En croissance de 11 %, Airbus affiche une perte nette de 1,36 Md€
C’est un succès au goût légèrement amer pour Airbus. Plombé à la fois par les difficultés du programme A400M (transport militaire) et par les pénalités de 3,6 Md€ dont il a dû s’acquitter auprès des autorités françaises, américaines et britanniques dans le cadre d’enquêtes anti-corruption, le groupe aéronautique et spatial affiche une perte nette de 1,36 Md€ en 2019. Pourtant, l’année aura été particulièrement bonne en termes d’activités. Avec des commandes nettes de 768 avions commerciaux, portant son carnet de commandes à 7 482 appareils, le groupe de 134 000 salariés a enregistré l’an dernier un chiffre d’affaires de 70,5 Md€, contre 63,7 Md€ en 2018. Une croissance de 11 %. En 2019, Airbus a livré un nombre record de 863 avions commerciaux (800 en 2018). Ses activités spatiales et défense (10,9 Md€ de CA) et hélicoptères (6 Md€) sont quant à elles restées globalement stables. L’Ebit ajusté du groupe a progressé de 32 %, se portant à 6,36 Md€, « en partie grâce à la montée en cadence de l’A320 », estime Airbus, qui étudie actuellement la possibilité d’augmenter encore la cadence de production du programme, « au-delà de 63 exemplaires par mois ». Côté R&D, les dépenses autofinancées sont en légère hausse, à 3,36 Md€ (contre 3,2 Md€ en 2018). La trésorerie nette consolidée du groupe s’établit au 31 décembre 2019 à 12,5 Md€ (contre 13,3 Md€ l’année précédente).

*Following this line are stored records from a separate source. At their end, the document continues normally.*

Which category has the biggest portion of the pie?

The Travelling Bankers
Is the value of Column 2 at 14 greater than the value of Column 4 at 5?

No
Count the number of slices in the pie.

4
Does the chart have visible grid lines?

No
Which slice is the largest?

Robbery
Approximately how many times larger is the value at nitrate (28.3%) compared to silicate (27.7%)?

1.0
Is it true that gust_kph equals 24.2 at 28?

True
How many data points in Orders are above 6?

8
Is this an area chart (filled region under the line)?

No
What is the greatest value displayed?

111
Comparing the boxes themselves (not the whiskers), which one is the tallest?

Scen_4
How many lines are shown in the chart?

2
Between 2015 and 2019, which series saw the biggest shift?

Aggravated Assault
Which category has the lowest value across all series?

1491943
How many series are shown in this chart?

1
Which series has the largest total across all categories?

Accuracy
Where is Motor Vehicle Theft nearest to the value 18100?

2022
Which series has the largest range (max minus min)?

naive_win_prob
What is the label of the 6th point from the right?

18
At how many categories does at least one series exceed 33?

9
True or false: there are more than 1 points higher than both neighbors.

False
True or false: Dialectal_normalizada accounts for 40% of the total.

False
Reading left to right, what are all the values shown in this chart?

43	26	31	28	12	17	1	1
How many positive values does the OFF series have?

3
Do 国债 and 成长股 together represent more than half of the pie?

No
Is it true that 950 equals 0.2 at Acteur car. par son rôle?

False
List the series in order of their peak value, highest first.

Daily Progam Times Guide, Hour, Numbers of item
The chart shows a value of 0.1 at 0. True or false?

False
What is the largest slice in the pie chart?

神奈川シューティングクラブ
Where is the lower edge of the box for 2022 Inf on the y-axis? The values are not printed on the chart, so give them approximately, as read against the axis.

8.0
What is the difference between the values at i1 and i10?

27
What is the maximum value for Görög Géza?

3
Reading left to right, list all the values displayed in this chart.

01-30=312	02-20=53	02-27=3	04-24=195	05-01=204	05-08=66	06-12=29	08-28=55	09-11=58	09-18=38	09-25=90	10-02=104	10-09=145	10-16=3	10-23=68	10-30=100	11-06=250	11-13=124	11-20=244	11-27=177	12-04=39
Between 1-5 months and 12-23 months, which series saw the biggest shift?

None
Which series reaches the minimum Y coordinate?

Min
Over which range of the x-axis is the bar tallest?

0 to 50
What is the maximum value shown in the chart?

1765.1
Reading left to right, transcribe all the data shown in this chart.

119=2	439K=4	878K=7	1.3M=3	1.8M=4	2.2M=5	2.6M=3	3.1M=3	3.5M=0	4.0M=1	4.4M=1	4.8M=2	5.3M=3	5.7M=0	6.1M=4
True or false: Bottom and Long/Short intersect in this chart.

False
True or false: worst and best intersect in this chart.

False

Objectif : livrer 880 avions cette année
En 2020, Airbus - qui table sur « des taux de croissance de l’économie mondiale et du trafic aérien international conformes aux prévisions » et sur « l’absence de perturbation majeure, y compris résultant du coronavirus » - prévoit de livrer 880 avions commerciaux. Sur cette base, le groupe anticipe un Ebit ajusté d’environ 7,5 Md€.